Hippies armados y peligrosos
Entre la épica risueña de la contracultura de los sesenta, encajan mal grupos como los 'weathermen' que usaron la violencia contra los símbolos del Sistema
No es exactamente una historia oculta; más bien, se trata de un episodio incómodo. Entre la épica risueña de la contracultura de los sesenta, encajan mal grupos como los weathermen que, frustrados por la barbarie de Vietnam, usaron la violencia contra los símbolos del Sistema. Por eso y por su eficiencia disfrutan de un lugar privilegiado en el panteón de lo que se llamó “the Movement”, el ala más politizada de la contracultura.
Tenían credenciales hip: el nombre derivaba de unos versos —“no necesitas al hombre del tiempo/ para saber de dónde sopla el viento”— de “Subterranean homesick blues”, canción torrencial que retrata la paranoia en los círculos modernos de 1965, ante la presión policial por el uso de drogas. Cabe imaginar la consternación del autor, Bob Dylan, que se había retirado de la circulación para no ser un blanco evidente en lo que amenazaba ser otra guerra civil.
El título de su plácido disco de 1970, New morning, también fue reciclado por los weathermen para un comunicado. Utilizaron igualmente canciones de Creedence Clearwater Revival, los Animals, Fontella Bass, Hendrix o Jefferson Airplane para bautizar operaciones o hablar en clave. Se podría decir que el Weather Underground fue lo más parecido que tuvo el rock a un brazo armado.
En 2013, Ediciones Siruela publicó Los que te rodean, novela de Neil Gordon que fue convertida en película por Robert Redford, aquí estrenada como Pacto de silencio . Más allá del improbable argumento, el libro desarrollaba los prolongados conflictos internos del Movimiento. Por ejemplo, los simpatizantes que evitaron los delitos graves alardean ahora de superioridad moral sobre los que colocaron bombas.

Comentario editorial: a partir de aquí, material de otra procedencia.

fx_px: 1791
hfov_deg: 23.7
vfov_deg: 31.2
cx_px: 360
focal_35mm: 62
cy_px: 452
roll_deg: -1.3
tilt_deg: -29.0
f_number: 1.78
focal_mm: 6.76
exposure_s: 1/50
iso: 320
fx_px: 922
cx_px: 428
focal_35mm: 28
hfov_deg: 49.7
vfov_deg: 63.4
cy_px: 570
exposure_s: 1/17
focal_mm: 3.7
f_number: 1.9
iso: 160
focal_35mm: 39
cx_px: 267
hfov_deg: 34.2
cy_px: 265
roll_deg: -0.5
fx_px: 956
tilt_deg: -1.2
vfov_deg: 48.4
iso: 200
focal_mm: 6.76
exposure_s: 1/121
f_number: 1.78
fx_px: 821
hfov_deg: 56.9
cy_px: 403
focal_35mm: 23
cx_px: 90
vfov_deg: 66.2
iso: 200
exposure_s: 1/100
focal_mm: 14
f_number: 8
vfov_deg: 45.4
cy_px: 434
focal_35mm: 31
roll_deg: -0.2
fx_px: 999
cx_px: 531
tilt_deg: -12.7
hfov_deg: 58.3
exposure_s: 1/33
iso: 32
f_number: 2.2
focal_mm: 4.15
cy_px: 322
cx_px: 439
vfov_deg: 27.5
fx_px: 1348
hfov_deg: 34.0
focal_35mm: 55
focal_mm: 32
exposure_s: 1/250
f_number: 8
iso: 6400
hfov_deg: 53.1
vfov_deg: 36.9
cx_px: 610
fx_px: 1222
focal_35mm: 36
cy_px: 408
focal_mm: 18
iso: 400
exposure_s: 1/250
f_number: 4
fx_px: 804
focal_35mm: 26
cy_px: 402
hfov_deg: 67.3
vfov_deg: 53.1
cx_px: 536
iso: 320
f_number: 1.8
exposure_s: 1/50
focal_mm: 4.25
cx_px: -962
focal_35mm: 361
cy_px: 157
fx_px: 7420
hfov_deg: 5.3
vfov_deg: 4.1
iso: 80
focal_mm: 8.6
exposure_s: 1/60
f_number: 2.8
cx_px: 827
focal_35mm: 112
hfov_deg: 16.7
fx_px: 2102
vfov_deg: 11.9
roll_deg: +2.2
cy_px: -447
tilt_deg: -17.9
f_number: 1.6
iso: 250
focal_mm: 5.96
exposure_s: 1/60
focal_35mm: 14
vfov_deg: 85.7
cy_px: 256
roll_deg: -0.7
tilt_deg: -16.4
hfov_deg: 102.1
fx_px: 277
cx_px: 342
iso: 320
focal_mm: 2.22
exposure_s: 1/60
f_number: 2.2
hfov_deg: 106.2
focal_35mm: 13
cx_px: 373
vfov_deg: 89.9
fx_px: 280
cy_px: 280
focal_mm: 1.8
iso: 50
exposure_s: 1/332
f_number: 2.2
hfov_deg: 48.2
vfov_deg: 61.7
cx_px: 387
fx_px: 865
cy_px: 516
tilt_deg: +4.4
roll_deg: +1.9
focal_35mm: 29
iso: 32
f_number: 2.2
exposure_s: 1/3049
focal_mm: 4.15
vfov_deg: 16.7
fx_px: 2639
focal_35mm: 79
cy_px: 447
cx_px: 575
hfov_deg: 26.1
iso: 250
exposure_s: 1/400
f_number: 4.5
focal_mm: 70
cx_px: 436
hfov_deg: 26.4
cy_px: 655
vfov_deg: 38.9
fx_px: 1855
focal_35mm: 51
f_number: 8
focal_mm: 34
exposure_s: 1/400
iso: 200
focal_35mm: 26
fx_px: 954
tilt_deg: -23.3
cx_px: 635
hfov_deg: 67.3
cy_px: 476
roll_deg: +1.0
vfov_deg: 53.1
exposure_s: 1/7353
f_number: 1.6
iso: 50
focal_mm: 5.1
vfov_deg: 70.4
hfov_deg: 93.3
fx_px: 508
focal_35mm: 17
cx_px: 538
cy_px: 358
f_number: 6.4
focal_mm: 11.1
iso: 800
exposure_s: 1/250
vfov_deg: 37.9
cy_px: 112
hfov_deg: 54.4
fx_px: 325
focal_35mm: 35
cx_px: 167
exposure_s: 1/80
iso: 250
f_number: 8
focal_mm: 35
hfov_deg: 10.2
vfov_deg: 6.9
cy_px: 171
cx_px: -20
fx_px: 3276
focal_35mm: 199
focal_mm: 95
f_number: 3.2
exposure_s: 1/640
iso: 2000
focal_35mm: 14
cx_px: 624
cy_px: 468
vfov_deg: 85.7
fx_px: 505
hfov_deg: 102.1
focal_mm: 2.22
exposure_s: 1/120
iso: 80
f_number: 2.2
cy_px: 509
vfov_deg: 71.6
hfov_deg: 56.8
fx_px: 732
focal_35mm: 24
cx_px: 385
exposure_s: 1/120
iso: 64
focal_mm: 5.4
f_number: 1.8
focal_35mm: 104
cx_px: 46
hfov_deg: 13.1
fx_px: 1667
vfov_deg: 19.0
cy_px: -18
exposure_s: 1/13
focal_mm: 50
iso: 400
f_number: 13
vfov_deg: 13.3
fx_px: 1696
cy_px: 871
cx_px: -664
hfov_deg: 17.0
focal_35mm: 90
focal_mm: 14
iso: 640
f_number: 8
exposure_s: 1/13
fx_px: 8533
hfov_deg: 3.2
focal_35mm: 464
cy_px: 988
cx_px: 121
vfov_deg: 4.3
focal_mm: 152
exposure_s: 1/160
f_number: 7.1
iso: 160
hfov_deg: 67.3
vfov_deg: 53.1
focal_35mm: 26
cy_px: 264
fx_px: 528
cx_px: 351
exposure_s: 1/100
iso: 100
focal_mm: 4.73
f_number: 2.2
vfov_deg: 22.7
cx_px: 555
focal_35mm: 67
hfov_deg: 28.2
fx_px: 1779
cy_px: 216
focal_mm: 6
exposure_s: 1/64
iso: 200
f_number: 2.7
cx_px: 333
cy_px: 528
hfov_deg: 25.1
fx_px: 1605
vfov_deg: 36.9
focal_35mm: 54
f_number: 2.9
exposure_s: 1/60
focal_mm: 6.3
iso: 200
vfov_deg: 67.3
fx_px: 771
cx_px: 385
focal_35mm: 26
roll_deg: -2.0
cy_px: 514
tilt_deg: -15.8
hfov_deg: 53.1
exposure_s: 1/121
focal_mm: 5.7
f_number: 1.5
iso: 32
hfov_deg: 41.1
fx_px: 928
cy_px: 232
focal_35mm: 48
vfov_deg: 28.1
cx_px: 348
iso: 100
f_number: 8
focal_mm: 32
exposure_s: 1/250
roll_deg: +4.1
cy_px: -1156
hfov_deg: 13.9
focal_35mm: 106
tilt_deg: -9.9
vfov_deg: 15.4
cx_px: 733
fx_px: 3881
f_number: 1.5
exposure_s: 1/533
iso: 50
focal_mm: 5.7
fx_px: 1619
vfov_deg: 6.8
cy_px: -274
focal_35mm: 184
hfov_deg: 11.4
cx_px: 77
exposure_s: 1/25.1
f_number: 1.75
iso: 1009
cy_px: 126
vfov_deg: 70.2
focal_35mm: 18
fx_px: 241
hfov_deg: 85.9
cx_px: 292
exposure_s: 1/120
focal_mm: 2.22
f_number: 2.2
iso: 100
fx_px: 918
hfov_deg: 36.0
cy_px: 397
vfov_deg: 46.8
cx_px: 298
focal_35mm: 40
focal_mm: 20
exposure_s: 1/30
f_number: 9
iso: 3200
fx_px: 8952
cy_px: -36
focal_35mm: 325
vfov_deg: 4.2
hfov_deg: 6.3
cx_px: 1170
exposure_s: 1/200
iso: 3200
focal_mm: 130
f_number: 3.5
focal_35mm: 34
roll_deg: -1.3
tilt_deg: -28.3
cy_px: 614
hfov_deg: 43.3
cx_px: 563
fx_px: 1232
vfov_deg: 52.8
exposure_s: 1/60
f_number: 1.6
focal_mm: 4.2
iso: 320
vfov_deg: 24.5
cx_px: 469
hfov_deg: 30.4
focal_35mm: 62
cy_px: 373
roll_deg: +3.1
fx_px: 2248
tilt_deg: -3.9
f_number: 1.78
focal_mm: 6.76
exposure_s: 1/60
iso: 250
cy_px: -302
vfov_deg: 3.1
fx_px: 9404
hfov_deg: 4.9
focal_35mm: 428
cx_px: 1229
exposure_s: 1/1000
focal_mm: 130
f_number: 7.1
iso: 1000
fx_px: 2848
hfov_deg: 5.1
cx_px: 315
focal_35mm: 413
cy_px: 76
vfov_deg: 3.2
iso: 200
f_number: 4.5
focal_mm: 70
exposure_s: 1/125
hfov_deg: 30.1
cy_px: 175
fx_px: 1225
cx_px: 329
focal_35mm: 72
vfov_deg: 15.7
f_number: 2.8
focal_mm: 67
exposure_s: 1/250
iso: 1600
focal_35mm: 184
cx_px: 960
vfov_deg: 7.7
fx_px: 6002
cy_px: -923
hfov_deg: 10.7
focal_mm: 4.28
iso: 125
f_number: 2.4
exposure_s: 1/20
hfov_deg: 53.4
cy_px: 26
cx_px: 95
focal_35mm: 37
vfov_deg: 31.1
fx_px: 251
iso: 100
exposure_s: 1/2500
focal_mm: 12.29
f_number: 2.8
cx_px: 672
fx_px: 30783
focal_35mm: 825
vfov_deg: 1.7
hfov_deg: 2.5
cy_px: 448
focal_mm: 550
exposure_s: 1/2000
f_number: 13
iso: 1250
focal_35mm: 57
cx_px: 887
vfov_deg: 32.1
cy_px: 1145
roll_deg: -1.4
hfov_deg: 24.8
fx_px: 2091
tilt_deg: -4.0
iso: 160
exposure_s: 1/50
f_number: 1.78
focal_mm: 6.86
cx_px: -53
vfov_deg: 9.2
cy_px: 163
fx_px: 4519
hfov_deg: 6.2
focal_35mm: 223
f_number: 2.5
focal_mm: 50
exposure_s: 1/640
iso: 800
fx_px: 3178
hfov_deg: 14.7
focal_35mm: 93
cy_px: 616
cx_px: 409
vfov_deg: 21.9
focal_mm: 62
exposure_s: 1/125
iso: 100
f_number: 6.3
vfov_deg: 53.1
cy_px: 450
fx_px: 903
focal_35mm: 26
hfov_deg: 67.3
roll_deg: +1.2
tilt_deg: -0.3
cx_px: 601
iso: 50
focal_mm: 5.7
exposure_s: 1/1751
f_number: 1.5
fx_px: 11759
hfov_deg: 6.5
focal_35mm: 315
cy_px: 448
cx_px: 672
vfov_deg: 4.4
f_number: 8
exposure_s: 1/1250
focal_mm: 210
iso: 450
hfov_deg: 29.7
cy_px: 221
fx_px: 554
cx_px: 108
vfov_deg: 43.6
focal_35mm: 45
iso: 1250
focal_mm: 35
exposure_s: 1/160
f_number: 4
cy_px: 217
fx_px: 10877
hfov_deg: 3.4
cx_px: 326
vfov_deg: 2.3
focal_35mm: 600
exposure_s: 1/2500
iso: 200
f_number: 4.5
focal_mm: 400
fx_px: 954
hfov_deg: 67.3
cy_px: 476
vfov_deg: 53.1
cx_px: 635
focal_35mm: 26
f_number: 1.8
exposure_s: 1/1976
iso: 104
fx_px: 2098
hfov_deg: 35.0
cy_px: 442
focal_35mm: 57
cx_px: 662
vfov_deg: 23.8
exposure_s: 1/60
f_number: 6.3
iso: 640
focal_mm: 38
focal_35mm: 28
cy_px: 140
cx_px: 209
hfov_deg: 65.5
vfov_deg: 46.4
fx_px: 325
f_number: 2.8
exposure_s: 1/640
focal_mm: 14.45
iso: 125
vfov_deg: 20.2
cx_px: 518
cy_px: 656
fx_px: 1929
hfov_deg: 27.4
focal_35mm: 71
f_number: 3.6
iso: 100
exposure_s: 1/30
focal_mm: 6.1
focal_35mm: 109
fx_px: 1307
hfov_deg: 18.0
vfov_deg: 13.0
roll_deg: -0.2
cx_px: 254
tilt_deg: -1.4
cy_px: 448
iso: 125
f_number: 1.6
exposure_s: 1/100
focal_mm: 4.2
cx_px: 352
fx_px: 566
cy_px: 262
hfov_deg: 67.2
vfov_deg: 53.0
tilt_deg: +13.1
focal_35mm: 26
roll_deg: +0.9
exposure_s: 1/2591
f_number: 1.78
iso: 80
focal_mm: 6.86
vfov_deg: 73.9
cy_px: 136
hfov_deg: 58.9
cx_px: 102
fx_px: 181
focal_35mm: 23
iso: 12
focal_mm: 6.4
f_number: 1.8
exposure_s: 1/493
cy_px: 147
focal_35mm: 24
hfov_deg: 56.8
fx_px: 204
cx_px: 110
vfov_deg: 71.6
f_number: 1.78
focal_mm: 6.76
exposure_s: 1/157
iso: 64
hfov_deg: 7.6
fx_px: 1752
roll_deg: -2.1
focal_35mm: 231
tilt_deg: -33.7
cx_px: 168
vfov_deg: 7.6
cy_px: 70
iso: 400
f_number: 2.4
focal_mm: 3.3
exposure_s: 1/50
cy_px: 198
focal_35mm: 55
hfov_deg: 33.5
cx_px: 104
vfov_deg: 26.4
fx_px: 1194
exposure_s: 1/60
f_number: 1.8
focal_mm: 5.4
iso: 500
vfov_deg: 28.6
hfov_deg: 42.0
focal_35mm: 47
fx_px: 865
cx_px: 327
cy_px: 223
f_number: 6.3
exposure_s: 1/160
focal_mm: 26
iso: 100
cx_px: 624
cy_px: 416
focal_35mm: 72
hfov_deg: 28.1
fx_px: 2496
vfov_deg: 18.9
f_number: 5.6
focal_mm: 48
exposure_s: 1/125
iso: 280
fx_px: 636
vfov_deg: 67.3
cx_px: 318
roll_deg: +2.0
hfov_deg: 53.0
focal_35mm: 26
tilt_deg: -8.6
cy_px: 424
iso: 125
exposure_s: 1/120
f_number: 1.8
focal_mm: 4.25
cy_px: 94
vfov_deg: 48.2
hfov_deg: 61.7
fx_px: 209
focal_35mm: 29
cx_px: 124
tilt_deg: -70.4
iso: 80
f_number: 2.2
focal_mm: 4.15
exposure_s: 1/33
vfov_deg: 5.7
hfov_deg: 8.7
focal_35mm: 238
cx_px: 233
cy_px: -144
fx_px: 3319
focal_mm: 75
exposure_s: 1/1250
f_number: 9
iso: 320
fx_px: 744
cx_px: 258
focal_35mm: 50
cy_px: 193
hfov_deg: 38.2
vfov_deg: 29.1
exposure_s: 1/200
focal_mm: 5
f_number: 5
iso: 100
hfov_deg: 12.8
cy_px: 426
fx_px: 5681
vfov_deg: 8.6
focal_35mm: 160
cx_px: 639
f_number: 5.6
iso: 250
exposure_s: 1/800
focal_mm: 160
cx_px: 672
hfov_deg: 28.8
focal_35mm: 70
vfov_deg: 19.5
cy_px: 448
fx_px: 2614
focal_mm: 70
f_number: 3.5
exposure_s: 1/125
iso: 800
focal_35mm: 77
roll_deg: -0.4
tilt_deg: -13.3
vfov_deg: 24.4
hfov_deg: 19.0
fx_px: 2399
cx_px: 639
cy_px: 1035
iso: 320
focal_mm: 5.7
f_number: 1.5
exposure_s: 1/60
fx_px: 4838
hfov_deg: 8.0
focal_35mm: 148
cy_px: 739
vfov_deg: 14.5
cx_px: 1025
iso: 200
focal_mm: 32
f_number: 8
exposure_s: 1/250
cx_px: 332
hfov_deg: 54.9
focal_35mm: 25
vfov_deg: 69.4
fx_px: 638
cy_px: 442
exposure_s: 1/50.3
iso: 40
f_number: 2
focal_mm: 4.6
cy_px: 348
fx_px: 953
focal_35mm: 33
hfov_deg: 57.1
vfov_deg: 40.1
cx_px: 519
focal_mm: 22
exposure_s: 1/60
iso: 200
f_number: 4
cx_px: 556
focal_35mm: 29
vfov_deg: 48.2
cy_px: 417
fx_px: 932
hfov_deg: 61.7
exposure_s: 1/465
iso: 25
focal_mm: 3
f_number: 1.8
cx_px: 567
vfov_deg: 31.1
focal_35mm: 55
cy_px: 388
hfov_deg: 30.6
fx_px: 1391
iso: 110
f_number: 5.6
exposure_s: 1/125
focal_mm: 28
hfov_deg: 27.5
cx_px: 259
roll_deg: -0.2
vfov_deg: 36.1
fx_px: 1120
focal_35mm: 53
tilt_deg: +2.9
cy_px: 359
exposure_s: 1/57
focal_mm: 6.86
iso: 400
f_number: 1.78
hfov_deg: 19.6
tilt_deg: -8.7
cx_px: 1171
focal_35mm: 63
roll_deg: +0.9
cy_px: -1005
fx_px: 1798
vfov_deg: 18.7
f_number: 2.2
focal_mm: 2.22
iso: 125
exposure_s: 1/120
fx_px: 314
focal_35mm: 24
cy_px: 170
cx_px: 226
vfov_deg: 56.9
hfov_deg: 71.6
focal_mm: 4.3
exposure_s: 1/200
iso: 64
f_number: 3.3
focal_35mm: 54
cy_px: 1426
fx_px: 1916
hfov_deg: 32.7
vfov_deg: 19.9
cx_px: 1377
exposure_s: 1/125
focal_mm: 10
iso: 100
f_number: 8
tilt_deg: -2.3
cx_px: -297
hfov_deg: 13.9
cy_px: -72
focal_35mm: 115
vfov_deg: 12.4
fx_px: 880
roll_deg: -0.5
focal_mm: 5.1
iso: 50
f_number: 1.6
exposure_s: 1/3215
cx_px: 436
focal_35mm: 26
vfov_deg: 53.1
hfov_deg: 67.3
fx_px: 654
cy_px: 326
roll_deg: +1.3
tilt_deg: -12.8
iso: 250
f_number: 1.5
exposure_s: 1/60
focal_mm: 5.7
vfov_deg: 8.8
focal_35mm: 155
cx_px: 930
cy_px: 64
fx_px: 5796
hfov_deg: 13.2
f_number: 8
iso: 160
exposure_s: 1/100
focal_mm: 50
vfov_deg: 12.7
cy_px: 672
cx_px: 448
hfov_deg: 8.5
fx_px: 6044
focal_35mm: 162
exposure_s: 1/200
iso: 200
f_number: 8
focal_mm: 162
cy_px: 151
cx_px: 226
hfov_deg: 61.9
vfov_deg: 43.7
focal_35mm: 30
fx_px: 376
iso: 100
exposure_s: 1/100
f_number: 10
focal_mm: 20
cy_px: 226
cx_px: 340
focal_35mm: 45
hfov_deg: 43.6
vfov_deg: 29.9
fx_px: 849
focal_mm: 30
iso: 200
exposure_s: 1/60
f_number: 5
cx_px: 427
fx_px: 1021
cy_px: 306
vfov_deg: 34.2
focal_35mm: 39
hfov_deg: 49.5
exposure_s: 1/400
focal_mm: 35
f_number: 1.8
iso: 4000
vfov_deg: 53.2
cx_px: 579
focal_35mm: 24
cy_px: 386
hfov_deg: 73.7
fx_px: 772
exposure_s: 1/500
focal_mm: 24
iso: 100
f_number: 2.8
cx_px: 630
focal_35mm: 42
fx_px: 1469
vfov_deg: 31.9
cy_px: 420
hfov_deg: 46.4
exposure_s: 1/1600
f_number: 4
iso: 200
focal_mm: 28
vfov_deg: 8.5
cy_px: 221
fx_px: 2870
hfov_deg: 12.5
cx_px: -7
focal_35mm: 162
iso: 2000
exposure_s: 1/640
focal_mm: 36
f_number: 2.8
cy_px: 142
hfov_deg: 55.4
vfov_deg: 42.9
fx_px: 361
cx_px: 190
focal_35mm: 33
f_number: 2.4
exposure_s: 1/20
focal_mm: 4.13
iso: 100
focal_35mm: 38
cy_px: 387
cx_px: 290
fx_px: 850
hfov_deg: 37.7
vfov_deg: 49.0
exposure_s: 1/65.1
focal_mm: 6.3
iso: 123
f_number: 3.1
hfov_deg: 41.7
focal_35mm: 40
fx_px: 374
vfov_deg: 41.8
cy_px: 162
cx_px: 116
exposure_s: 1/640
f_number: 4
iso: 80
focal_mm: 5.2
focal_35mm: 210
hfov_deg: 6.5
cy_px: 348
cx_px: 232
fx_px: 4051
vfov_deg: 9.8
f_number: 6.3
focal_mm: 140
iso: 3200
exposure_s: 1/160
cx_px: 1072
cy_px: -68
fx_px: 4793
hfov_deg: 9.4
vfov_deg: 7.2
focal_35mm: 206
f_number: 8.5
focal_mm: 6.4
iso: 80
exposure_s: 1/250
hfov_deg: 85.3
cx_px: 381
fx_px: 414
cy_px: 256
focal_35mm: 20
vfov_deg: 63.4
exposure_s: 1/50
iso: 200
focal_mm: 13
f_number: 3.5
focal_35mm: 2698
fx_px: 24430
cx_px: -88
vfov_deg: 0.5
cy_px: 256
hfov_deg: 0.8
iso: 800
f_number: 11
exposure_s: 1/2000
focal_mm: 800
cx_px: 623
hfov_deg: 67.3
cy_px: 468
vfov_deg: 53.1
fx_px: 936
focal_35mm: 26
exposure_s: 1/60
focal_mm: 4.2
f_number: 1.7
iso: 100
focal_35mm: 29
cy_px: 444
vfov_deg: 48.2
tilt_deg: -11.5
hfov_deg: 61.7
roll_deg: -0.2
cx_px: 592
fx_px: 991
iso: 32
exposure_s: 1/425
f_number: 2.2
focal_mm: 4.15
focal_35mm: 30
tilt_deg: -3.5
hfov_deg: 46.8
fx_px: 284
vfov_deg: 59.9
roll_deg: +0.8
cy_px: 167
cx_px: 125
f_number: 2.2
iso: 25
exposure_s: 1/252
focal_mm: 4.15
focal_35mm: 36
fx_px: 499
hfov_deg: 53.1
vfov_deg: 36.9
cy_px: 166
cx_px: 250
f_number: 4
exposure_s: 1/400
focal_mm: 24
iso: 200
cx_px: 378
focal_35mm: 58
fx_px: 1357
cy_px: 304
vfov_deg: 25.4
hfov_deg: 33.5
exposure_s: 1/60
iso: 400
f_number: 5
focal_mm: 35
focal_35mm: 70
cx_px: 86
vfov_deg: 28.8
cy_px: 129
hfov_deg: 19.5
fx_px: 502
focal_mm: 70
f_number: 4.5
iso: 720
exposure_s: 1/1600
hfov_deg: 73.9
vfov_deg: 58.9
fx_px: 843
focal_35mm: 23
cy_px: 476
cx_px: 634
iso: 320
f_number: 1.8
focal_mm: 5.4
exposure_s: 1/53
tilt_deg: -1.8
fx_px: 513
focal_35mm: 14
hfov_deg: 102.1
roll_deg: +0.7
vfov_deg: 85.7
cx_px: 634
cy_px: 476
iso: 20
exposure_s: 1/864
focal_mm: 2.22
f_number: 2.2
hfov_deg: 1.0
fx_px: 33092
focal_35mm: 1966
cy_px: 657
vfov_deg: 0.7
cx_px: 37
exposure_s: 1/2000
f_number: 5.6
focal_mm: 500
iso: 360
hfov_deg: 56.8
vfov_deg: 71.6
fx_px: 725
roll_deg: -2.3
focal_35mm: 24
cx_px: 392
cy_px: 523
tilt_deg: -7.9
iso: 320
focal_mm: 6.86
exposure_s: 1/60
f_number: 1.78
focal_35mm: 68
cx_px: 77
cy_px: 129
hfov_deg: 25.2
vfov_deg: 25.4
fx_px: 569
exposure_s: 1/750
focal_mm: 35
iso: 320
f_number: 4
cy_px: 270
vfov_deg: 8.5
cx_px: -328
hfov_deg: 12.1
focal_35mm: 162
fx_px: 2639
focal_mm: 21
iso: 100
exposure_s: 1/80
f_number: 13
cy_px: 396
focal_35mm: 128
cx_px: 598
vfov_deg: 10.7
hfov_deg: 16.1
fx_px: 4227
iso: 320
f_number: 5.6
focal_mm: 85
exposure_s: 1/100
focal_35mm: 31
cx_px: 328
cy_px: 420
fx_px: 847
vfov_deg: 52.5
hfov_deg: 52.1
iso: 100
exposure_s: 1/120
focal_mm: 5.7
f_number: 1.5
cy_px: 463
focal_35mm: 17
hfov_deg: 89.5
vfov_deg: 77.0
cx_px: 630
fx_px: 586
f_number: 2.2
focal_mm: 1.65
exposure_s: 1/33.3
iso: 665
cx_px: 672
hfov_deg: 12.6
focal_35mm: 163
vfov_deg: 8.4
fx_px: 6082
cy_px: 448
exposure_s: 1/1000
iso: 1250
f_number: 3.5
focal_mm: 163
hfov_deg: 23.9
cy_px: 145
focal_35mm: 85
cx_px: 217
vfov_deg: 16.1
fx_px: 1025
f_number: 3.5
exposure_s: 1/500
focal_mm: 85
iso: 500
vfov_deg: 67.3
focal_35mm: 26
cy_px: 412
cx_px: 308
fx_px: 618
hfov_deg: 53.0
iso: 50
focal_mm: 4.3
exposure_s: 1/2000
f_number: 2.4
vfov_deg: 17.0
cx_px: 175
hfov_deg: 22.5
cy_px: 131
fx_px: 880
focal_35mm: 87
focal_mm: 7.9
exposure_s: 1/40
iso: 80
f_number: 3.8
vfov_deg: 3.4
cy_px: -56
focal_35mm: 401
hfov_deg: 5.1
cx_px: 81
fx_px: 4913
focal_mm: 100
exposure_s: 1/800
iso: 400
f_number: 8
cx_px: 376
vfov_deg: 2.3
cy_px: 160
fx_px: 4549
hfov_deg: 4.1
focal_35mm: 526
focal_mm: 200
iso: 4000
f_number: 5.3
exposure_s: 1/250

Por el contrario, entre estos, los que pasaron a la clandestinidad, se palpa un legítimo orgullo. Montaron una red de casas de seguridad, se fabricaron identidades nuevas y atentaron contra el Pentágono, el Capitolio, comisarías de policía etc. Avisaban de la colocación de los explosivos y no causaron víctimas. Excepto entre sus propias filas: en 1970, reventó una casa en el Greenwich Village neoyorquino mientras manipulaban bombas.
Ese accidente es el punto de partida de Días de fuga, las memorias de Bill Ayers, uno de los fundadores de Weather Underground Organization, recién traducidas por la editorial asturiana Hoja de Lata. Ayers es hoy un personaje de alta visibilidad: tras entregarse en 1980 (y evitar la cárcel, debido a las ilegalidades cometidas por el FBI), se convirtió en profesor de la Universidad de Chicago, donde desarrolló cierta amistad con un político en ascenso, Barack Obama. Una relación que resucita cada vez que los arietes del Tea Party y similares quieren vituperar al actual presidente. Una amistad que se ha agriado en la actualidad: Ayers deplora el uso de drones para matar a enemigos e inocentes.
Días de fuga intenta explicar cómo un chico de la clase alta termina poniendo bombas (o estudiando dónde ponerlas). Así, retrata una adolescencia donde los chicos fabricaban petardos o experimentaban con pistoles improvisadas. Las películas bélicas proporcionaban una visión sonrosada de la guerra…hasta que un joven vecino se suicidó ante la posibilidad de ir destinado a Corea.
Como muchos activistas de los sesenta, Ayers se fogueó en las campañas a favor de los derechos de la minoría negra y se radicalizó definitivamente con la escalada militar de EEUU en Vietnam. La creciente implicación estadounidense, el conocimiento del salvajismo que allí se aplicaba, la indiferencia oficial ante las protestas…todo provocó que una parte de su generación decidiera jugársela. Ayers no era pacifista: idolatraba a Ho Chi Minh y deseaba que Vietnam del Norte ganara la guerra.
Asombra que semejantes novatos consiguieran burlar durante diez años a los zapatones, como denominaban a los agentes del FBI. Les benefició ser un ente autóctono: a diferencia de algunos movimientos similares en Europa, parece que no hubo oro de Moscú. Claro que los servicios secretos comunistas se habrían escandalizado ante el desprecio por la monogamia de weathermen y weatherwomen, que desembocó en una temporada de frenética promiscuidad. Por no hablar del gusto por las drogas: “no somos libres si no actuamos libremente y la gente libre se coloca.”
El libro de Ayers es reiterativo y voluntariamente confuso. No es cuestión de amnesia o de neuronas quemadas: se guarda detalles que prefiere no contar (y menos ahora, en la América posterior al 11-S). Pero sí funciona como crónica de una generación que se encontró con un mundo en llamas y decidió ser sujeto activo de la Historia.